(YOUR TASK)
From the line with "order: Ceramiales" up to and including the line with "state / province: Colón", output the lines of the data below as a JSON list of strings, one string per line and with blank lines left out. Include no other lines.

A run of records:
○ ○ ○ ○

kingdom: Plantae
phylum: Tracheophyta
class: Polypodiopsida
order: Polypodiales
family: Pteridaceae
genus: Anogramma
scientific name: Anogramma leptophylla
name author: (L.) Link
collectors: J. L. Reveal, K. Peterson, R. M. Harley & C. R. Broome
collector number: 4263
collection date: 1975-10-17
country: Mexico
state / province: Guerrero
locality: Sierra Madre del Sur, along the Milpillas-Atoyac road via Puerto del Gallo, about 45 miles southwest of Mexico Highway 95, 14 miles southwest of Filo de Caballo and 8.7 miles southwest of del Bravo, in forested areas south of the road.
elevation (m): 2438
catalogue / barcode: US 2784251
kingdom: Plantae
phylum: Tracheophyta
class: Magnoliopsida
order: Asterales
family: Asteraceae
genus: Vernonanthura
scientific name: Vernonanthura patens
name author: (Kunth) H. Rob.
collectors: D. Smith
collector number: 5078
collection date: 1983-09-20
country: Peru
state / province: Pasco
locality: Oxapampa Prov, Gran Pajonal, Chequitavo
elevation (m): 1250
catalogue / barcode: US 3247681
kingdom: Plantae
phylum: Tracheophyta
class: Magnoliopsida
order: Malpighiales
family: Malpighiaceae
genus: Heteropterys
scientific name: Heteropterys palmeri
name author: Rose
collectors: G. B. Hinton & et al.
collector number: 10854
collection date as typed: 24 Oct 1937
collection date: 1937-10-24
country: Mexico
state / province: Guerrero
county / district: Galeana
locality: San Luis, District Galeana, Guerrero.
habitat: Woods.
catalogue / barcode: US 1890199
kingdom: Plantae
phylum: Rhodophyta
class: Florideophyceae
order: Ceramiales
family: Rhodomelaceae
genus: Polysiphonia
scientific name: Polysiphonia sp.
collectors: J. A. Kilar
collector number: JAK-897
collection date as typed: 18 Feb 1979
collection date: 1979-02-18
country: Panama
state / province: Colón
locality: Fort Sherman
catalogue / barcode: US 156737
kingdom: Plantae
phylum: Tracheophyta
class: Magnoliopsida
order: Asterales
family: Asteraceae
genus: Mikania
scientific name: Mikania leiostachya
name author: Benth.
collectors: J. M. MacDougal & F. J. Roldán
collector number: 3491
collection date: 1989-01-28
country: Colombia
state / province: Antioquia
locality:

○ ○ ○ ○

(COMPLETE ANSWER)
[
  "order: Ceramiales",
  "family: Rhodomelaceae",
  "genus: Polysiphonia",
  "scientific name: Polysiphonia sp.",
  "collectors: J. A. Kilar",
  "collector number: JAK-897",
  "collection date as typed: 18 Feb 1979",
  "collection date: 1979-02-18",
  "country: Panama",
  "state / province: Colón"
]